* The task *
Show every line from the entries that follow which holds the word "down".

* The input *
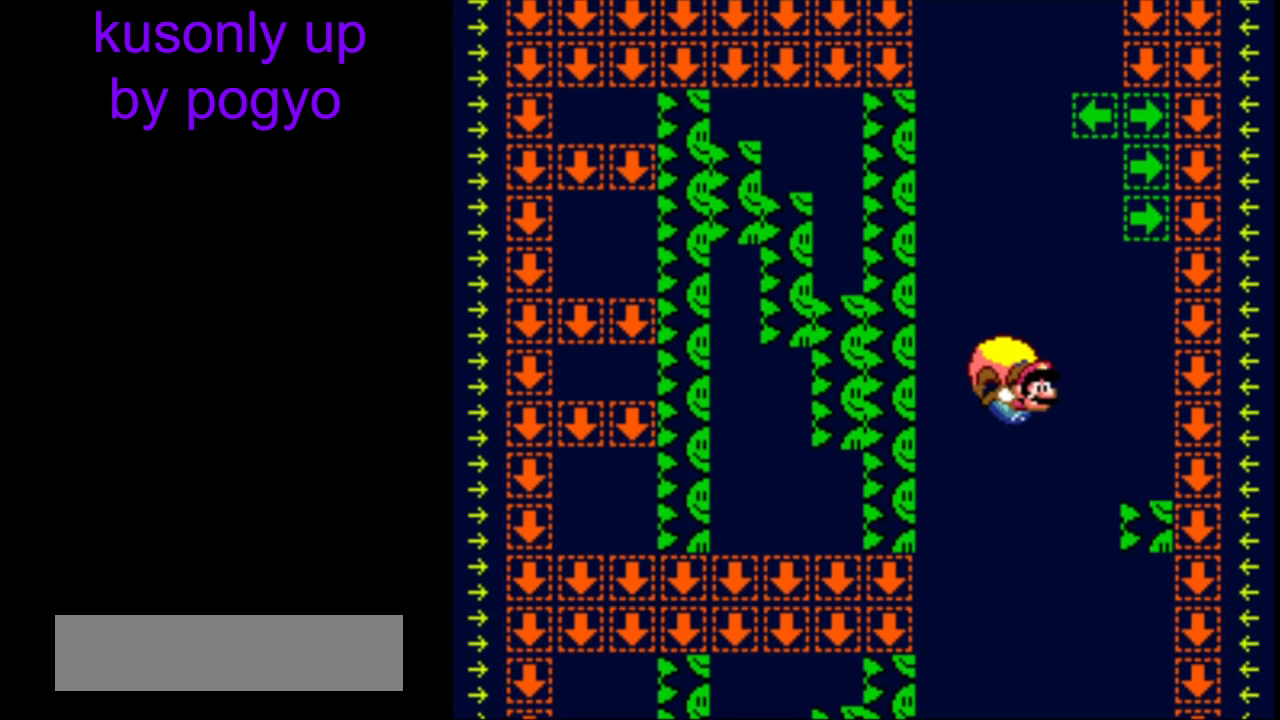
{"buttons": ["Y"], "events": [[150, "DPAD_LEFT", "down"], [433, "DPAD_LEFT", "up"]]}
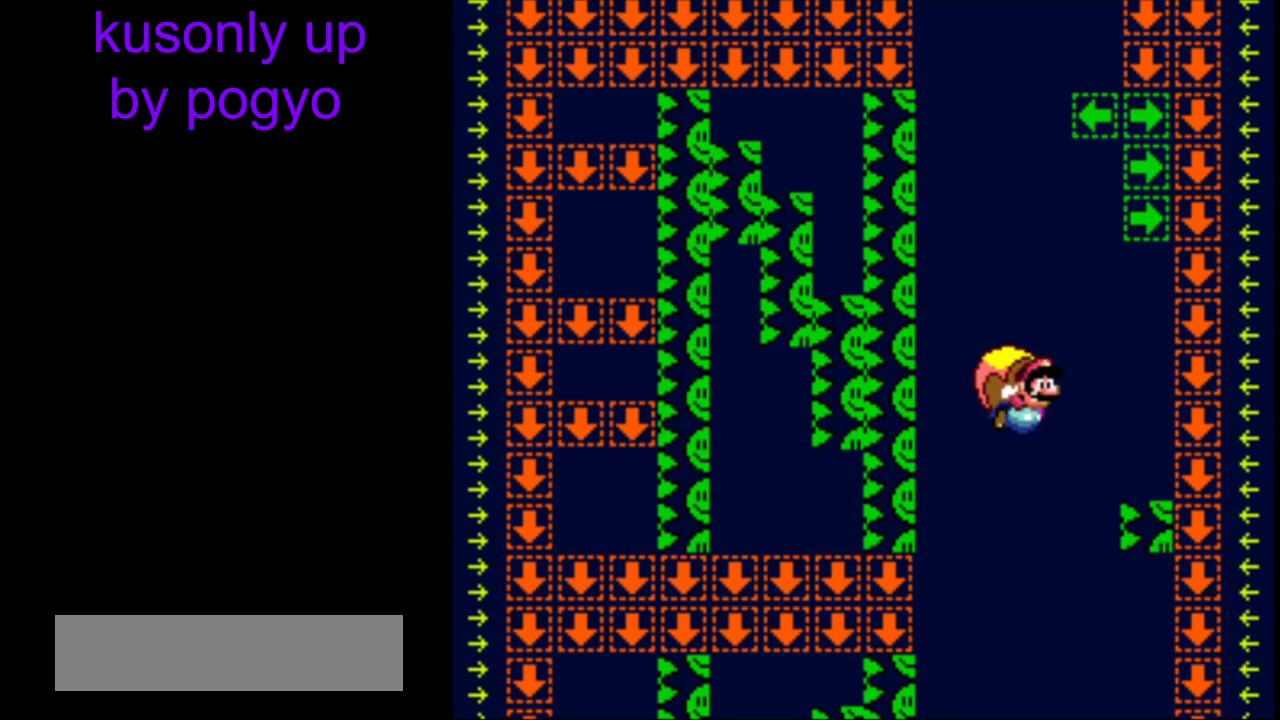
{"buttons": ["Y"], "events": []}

...

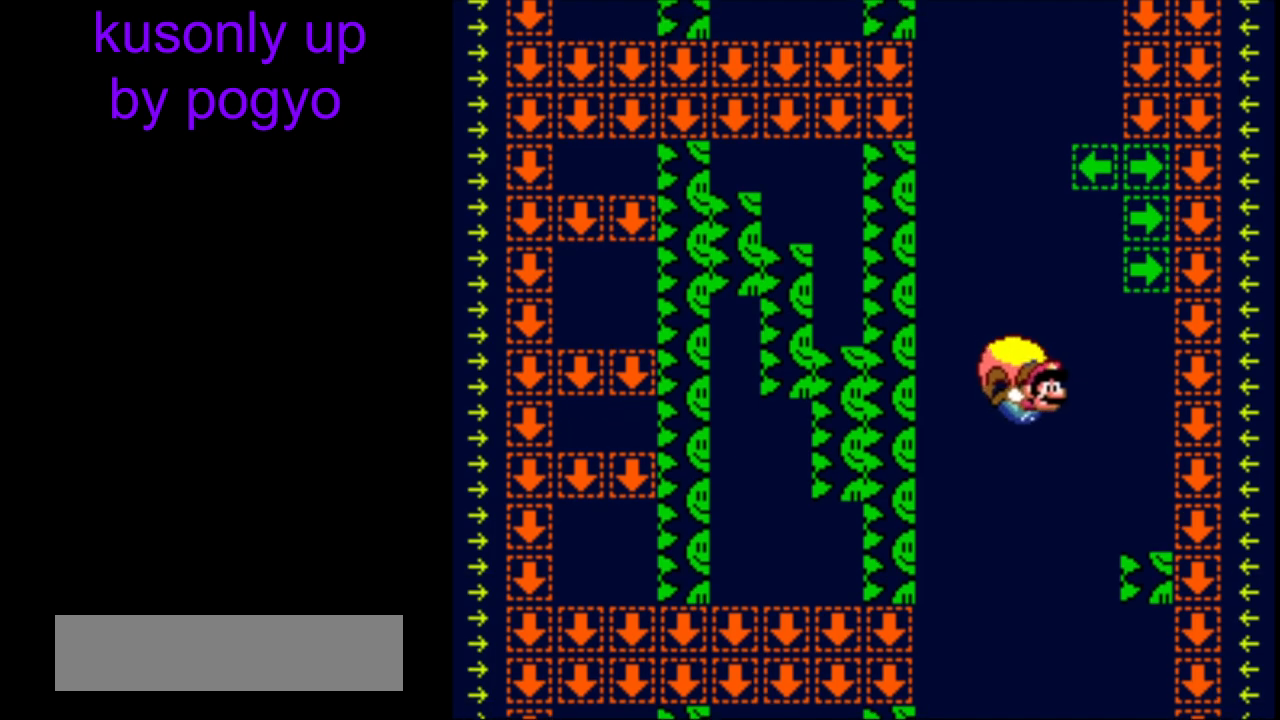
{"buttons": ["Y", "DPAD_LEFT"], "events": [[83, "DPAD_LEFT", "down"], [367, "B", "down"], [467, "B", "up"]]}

* Answer space *
{"buttons": ["Y"], "events": [[150, "DPAD_LEFT", "down"], [433, "DPAD_LEFT", "up"]]}
{"buttons": ["Y", "DPAD_LEFT"], "events": [[83, "DPAD_LEFT", "down"], [367, "B", "down"], [467, "B", "up"]]}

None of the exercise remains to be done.